■ **ACTIVITY**
Answer these questions from the piece on San Francisco as a sanctuary city:
(a) Under the most common description, what kinds of places can be a "sanctuary city"?
(b) How many times had Lopez-Sanchez been deported before his 1998 sentencing?
(c) What two things led the San Francisco district attorney's office not to prosecute the old drug charge?

■ **DOCUMENT EXTRACT**
The shooting has brought San Francisco’s reputation as a “sanctuary city” to the forefront of the immigration discussion. According to an article by Michael Pearson on CNN.com entitled “What’s a ‘sanctuary city,’ and why should you care?”, there are multiple meanings for the term “sanctuary city” that vary from location to location. The most common description (since there are no legal definitions) is a place- either city, county or state- that “generally [has] policies or laws that limit the extent to which law enforcement or other government employees will go to assist the federal government on immigration matters” (Pearson, CNN.com). San Francisco is one such city that has laws and regulations that allow its employees to refuse to obey federal orders regarding immigration.
Lopez-Sanchez is no stranger to the United States justice system as he has been arrested and deported multiple times before the shooting from last week. According to an article by The Associated Press found on NBCnews.com,
Federal records show Lopez-Sanchez had been deported three times before being sentenced to about five years in federal prison in 1998. He had finished his third stint in prison for re-entering the country illegally when he was sent to San Francisco March 26 on an outstanding 1995 drug charge.
The San Francisco district attorney’s office declined to prosecute, given the age of the case and the small amount of marijuana involved (The Associated Press, nbcnews.com).

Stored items
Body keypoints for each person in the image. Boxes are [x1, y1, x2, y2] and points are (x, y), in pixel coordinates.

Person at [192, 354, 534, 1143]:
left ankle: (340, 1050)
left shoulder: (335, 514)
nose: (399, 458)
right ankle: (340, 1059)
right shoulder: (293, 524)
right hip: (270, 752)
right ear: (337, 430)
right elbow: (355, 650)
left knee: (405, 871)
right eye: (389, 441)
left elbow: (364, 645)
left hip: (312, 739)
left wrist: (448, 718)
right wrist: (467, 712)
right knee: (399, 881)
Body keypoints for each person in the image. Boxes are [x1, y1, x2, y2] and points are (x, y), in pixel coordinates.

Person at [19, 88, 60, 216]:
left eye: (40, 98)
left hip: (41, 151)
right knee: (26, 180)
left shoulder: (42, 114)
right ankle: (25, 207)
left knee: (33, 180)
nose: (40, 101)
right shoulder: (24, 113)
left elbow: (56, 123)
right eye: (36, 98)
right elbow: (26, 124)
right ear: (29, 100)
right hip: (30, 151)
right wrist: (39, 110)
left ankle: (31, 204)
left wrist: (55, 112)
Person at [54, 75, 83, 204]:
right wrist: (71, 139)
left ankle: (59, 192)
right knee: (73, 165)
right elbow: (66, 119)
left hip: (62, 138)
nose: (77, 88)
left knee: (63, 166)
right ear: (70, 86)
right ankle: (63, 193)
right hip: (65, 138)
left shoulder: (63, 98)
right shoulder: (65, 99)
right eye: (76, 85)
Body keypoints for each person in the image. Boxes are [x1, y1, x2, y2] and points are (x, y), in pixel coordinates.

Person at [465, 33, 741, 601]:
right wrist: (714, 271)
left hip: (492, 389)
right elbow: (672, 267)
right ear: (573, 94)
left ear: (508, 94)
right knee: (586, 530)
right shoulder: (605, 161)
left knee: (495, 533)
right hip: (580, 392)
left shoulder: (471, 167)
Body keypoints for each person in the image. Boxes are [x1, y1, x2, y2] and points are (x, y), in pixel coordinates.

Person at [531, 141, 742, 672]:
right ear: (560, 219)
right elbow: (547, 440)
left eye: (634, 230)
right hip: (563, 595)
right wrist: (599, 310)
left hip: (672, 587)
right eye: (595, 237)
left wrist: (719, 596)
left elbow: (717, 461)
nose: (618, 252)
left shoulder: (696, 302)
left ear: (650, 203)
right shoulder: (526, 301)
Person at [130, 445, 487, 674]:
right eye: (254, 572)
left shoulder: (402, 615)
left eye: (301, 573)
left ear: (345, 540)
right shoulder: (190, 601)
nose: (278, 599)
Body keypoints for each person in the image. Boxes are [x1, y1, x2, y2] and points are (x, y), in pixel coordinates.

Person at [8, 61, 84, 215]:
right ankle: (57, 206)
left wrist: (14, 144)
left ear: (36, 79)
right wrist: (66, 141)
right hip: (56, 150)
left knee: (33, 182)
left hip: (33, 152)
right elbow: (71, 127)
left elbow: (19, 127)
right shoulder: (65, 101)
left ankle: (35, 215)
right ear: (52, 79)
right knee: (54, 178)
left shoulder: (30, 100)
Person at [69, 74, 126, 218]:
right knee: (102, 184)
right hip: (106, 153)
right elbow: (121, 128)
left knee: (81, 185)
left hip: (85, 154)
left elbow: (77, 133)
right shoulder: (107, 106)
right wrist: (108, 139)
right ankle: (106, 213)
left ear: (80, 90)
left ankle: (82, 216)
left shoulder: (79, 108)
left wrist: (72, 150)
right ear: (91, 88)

■ **TASK RESULT**
(a) A city, county or state.
(b) Three times.
(c) The age of the case and the small amount of marijuana involved.